As detailed in an earlier article, we host a full archives (and searchable) mirror of the Royal Commission website, and we provide a copy of all information to clients by way of a Satellite website.
Conclusion
This article wasn’t intended to do anything other than introduce very broad SOP considerations. If you're considering this path, the creation of the documentation itself presents a range of issues that should be addressed early to guarantee document scalability.
The question you should be asking yourself now is whether your company should consider implementing SOPs now, and if so, how long it might be before you visit the possibility of quality assurance (ISO) accreditation. Ironically, there are various biases in play by way of changing financial landscapes and fluid legislation that may compromise your ability to make a decision at this point in time.

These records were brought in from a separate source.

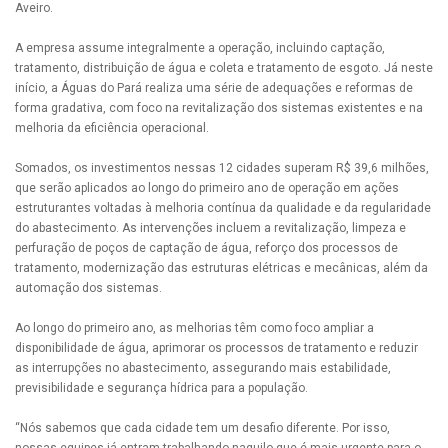
Aveiro.
A empresa assume integralmente a operação, incluindo captação,
tratamento, distribuição de água e coleta e tratamento de esgoto. Já neste
início, a Águas do Pará realiza uma série de adequações e reformas de
forma gradativa, com foco na revitalização dos sistemas existentes e na
melhoria da eficiência operacional.
Somados, os investimentos nessas 12 cidades superam R$ 39,6 milhões,
que serão aplicados ao longo do primeiro ano de operação em ações
estruturantes voltadas à melhoria contínua da qualidade e da regularidade
do abastecimento. As intervenções incluem a revitalização, limpeza e
perfuração de poços de captação de água, reforço dos processos de
tratamento, modernização das estruturas elétricas e mecânicas, além da
automação dos sistemas.
Ao longo do primeiro ano, as melhorias têm como foco ampliar a
disponibilidade de água, aprimorar os processos de tratamento e reduzir
as interrupções no abastecimento, assegurando mais estabilidade,
previsibilidade e segurança hídrica para a população.
“Nós sabemos que cada cidade tem um desafio diferente. Por isso,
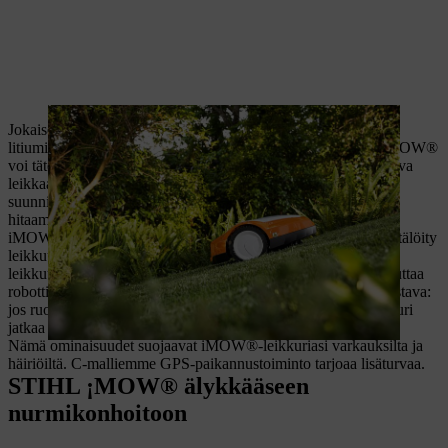
Jokaisessa STIHL iMOW® -robottiruohonleikkurissamme on
litiumioniakku ja sisäänrakennettu älykäs latausjärjestelmä. iMOW®
voi täten ladata akkunsa erityisen nopeasti, kun sen on jatkettava
leikkaamista nopeasti. Aikoina, jolloin leikkaamista ei ole
suunniteltu, akku latautuu automaattisesti kevyemmällä ja
hitaammalla latauksella.
iMOW® luo automaattisesti leikkuusuunnitelman, joka on räätälöity
leikkuualueen kokoon. Voit muokata tätä esimääritettyä
leikkuusuunnitelmaa milloin tahansa tarpeidesi mukaan ja muuttaa
robottiruohonleikkurin toiminta-aikoja. iMOW® on myös joustava:
jos ruohonleikkuu keskeytyy, esimerkiksi sateen vuoksi, leikkuri
jatkaa tätä prosessia seuraavan toimintajakson aikana.
Nämä ominaisuudet suojaavat iMOW®-leikkuriasi varkauksilta ja
häiriöiltä. C-malliemme GPS-paikannustoiminto tarjoaa lisäturvaa.
STIHL ¡MOW® älykkääseen
nurmikonhoitoon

We would tend to unreservedly recommend the introduction of SOP documentation for any business with three of more employees, any business that has its own Credit Licence, or any business that plans on mentoring brokers. Early in a business' life we might recommend we build an ‘employee handbook’ that is essentially a collection of notes and videos that might one day be formalised into an SOP format.
Bottom line is this: if you plan to grow you should also consider plan to implement SOPs.